McCool's articles are available here:

1 comment:

Anonymous said...

I am pretty sure I agree with you that there is unlikely to be support for morphological characters described in RDF.

I don't even believe, unlike Kevin Thiele, the architect of LucID, that states should get GUIDS, though maybe characters should. However, my present thinking is that constrained vocabularies and descriptions are the right granularity of descriptive data on which to put GUIDs, not characters.

Ironically, when the tdwg SDD effort http://wiki.cs.umb.edu/twiki/bin/view/SDD/WebHome
began I argued for RDF and was beaten down on the grounds that it was immature and too complex (I always found this an odd argument, because it entailed that we should start all over, and that's hardly starting from a mature base...As to complexity, I quickly learned that morphological characters and states are in fact complex objects, and I am not alarmed at the complexity of what we produced in XML Schema, including some tools in support of generating import/export software and supporting developers of same).

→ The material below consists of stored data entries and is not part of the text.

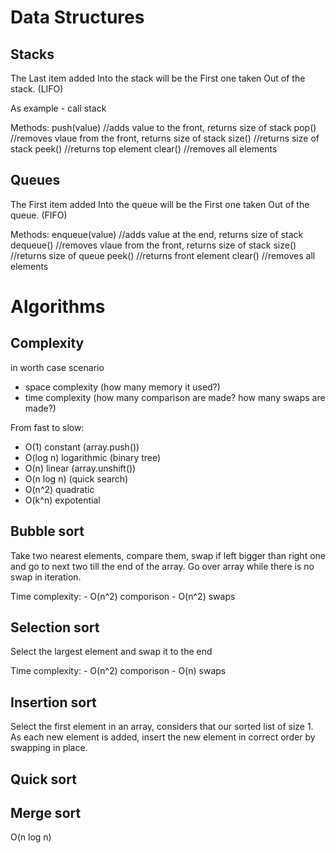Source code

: # Data Structures

## Stacks

The Last item added Into the stack will be the First one taken Out of the stack. (LIFO)

As example - call stack

Methods: 
  push(value) //adds value to the front, returns size of stack
  pop() //removes vlaue from the front, returns size of stack
  size() //returns size of stack
  peek() //returns top element
  clear() //removes all elements

## Queues

The First item added Into the queue will be the First one taken Out of the queue. (FIFO)

Methods: 
  enqueue(value) //adds value at the end, returns size of stack
  dequeue() //removes vlaue from the front, returns size of stack
  size() //returns size of queue
  peek() //returns front element
  clear() //removes all elements

# Algorithms

## Complexity
  in worth case scenario
  - space complexity (how many memory it used?)
  - time complexity (how many comparison are made? how many swaps are made?)

From fast to slow: 
  - O(1) constant (array.push())
  - O(log n) logarithmic  (binary tree)
  - O(n) linear (array.unshift())
  - O(n log n)  (quick search)
  - O(n^2) quadratic
  - O(k^n) expotential 
 

 ## Bubble sort
  Take two nearest elements, compare them, swap if left bigger than right one and go to next two till the end of the array.
  Go over array while there is no swap in iteration.

  Time complexity: 
    - O(n^2) comporison
    - O(n^2) swaps
  
 ## Selection sort

  Select the largest element and swap it to the end

  Time complexity: 
    - O(n^2) comporison
    - O(n) swaps

 ## Insertion sort
  Select the first element in an array, considers that our sorted list of size 1. As each new element is added, insert the new element in correct order by swapping in place.


 ## Quick sort 

 ## Merge sort

  O(n log n)



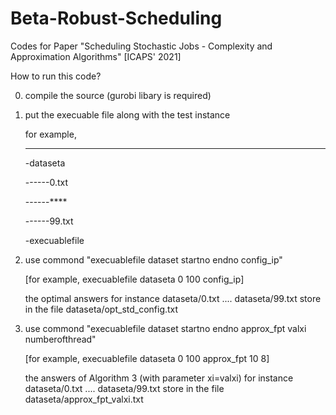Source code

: # Beta-Robust-Scheduling
Codes for Paper "Scheduling Stochastic Jobs - Complexity and Approximation Algorithms" [ICAPS' 2021]

How to run this code?

0. compile the source (gurobi libary is required)
   
1. put the execuable file along with the test instance
    
   for example, 
   
   -------------------------
   
   -dataseta
   
   ------0.txt
   
   ------****
   
   ------99.txt
   
   -execuablefile

2. use commond  "execuablefile dataset startno endno config_ip"

   [for example,   execuablefile dataseta 0 100 config_ip]
   
   the optimal answers for instance dataseta/0.txt .... dataseta/99.txt store in the file dataseta/opt_std_config.txt

3. use commond  "execuablefile dataset startno endno approx_fpt valxi numberofthread"

   [for example, execuablefile dataseta 0 100 approx_fpt 10 8]

   the answers of Algorithm 3 (with parameter xi=valxi) for instance dataseta/0.txt .... dataseta/99.txt store in the file dataseta/approx_fpt_valxi.txt

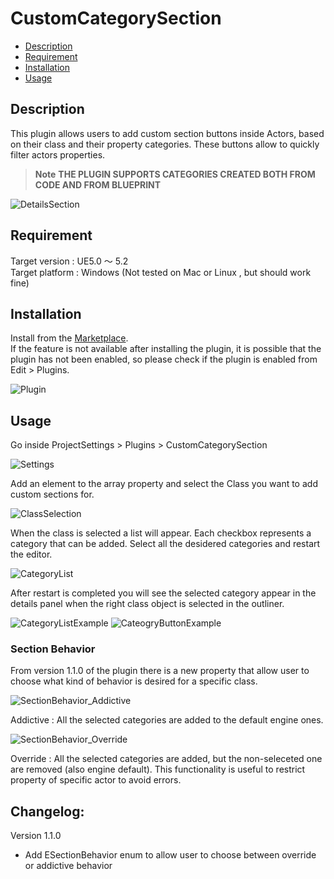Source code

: # CustomCategorySection

<!--ts-->
   * [Description](#Description)
   * [Requirement](#Requirement)
   * [Installation](#Installation)
   * [Usage](#Usage)
<!--te-->

## Description

This plugin allows users to add custom section buttons inside Actors, based on their class and their property categories. These buttons allow to quickly filter actors properties.

> __Note__
> **THE PLUGIN SUPPORTS CATEGORIES CREATED BOTH FROM CODE AND FROM BLUEPRINT**

![DetailsSection](https://user-images.githubusercontent.com/122740591/221410561-7b7633be-ca86-4052-8a68-5dcddbbb7aa8.png)

## Requirement

Target version : UE5.0 ～ 5.2  
Target platform : Windows (Not tested on Mac or Linux , but should work fine)

## Installation

Install from the [Marketplace](https://www.unrealengine.com/marketplace/en-US/product/custom-category-section).  
If the feature is not available after installing the plugin, it is possible that the plugin has not been enabled, so please check if the plugin is enabled from Edit > Plugins.

![Plugin](https://user-images.githubusercontent.com/122740591/221409848-b9bc0fe2-f981-47b1-8dd1-0641bd98ea11.png)

## Usage

Go inside ProjectSettings > Plugins > CustomCategorySection

![Settings](https://user-images.githubusercontent.com/122740591/221409859-604c6382-b957-45bd-b90a-1ef8c309fba5.png)

Add an element to the array property and select the Class you want to add custom sections for.

![ClassSelection](https://user-images.githubusercontent.com/122740591/221409975-815c4c9b-61e6-44bb-8994-aaed82d5b6b5.png)

When the class is selected a list will appear. Each checkbox represents a category that can be added.
Select all the desidered categories and restart the editor.

![CategoryList](https://user-images.githubusercontent.com/122740591/221410009-14f7ec4b-82f8-4396-80d3-bbfed5b6d130.png)

After restart is completed you will see the selected category appear in the details panel when the right class object is selected in the outliner.

![CategoryListExample](https://user-images.githubusercontent.com/122740591/221410031-be4f4ad1-6ada-4da8-844b-beb64548799c.png)
![CateogryButtonExample](https://user-images.githubusercontent.com/122740591/221410077-55816a07-e0f7-4e94-b9c2-64c78d3958fc.png)

### Section Behavior
From version 1.1.0 of the plugin there is a new property that allow user to choose what kind of behavior is desired for a specific class.

![SectionBehavior_Addictive](https://user-images.githubusercontent.com/122740591/224554738-0d33e7f3-cac8-44c9-8de3-17e2ba712cda.png)

Addictive : All the selected categories are added to the default engine ones.

![SectionBehavior_Override](https://user-images.githubusercontent.com/122740591/224554742-bb1906a4-d130-4bc6-b415-00339a11ee47.png)

Override : All the selected categories are added, but the non-seleceted one are removed (also engine default). This functionality is useful to restrict property of specific actor to avoid errors.


## Changelog: 

Version 1.1.0
<!--ts-->
   * Add ESectionBehavior enum to allow user to choose between override or addictive behavior
<!--te-->
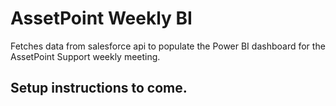 # AssetPoint Weekly BI

Fetches data from salesforce api to populate the Power BI dashboard for the AssetPoint Support weekly meeting.

## Setup instructions to come.
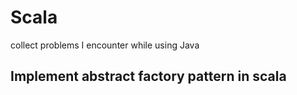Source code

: # Scala

collect problems I encounter while using Java

## Implement abstract factory pattern in scala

All that said, the question of RDF for taxon and specimen descriptions, rests, for me, on the large number of arguments out there that RDF hasn't caught on much for anything other than discovery, and maybe not much for that, outside the academic world. I cited McCool because he is the most qualified I've ever seen advance the argument he does. I still suspect RDF is probably pretty good at most of what we did in SDD. However, SDD was designed as an exchange language for descriptions. Most holders of descriptive data will still need to hold that data in databases, which are particularly unlikely to be triple stores for a long long long time. At least one blogger claims that no RDF enthusiast has been able to show him a single encoding of content in RDF
http://www.zacker.org/the-battle-for-the-semantic-web-rdf-vs-xml, and I rather suspect that no scientific publications, including those with GUID metadata in RDF or any other description language, have ever been coded in such a language, at least other than as a demonstration. I'd be very interested to see what it takes to code a systematics publication in RDF. Being part of the same project you mention Donat Agosti is working on about legacy ant literature, I know what a daunting task this is if you haven't started from a database of descriptive data.

p.s. Please complain to your blogmaster about how the platform gratuitously truncates URLs making it pretty hard to follow links. At least for me.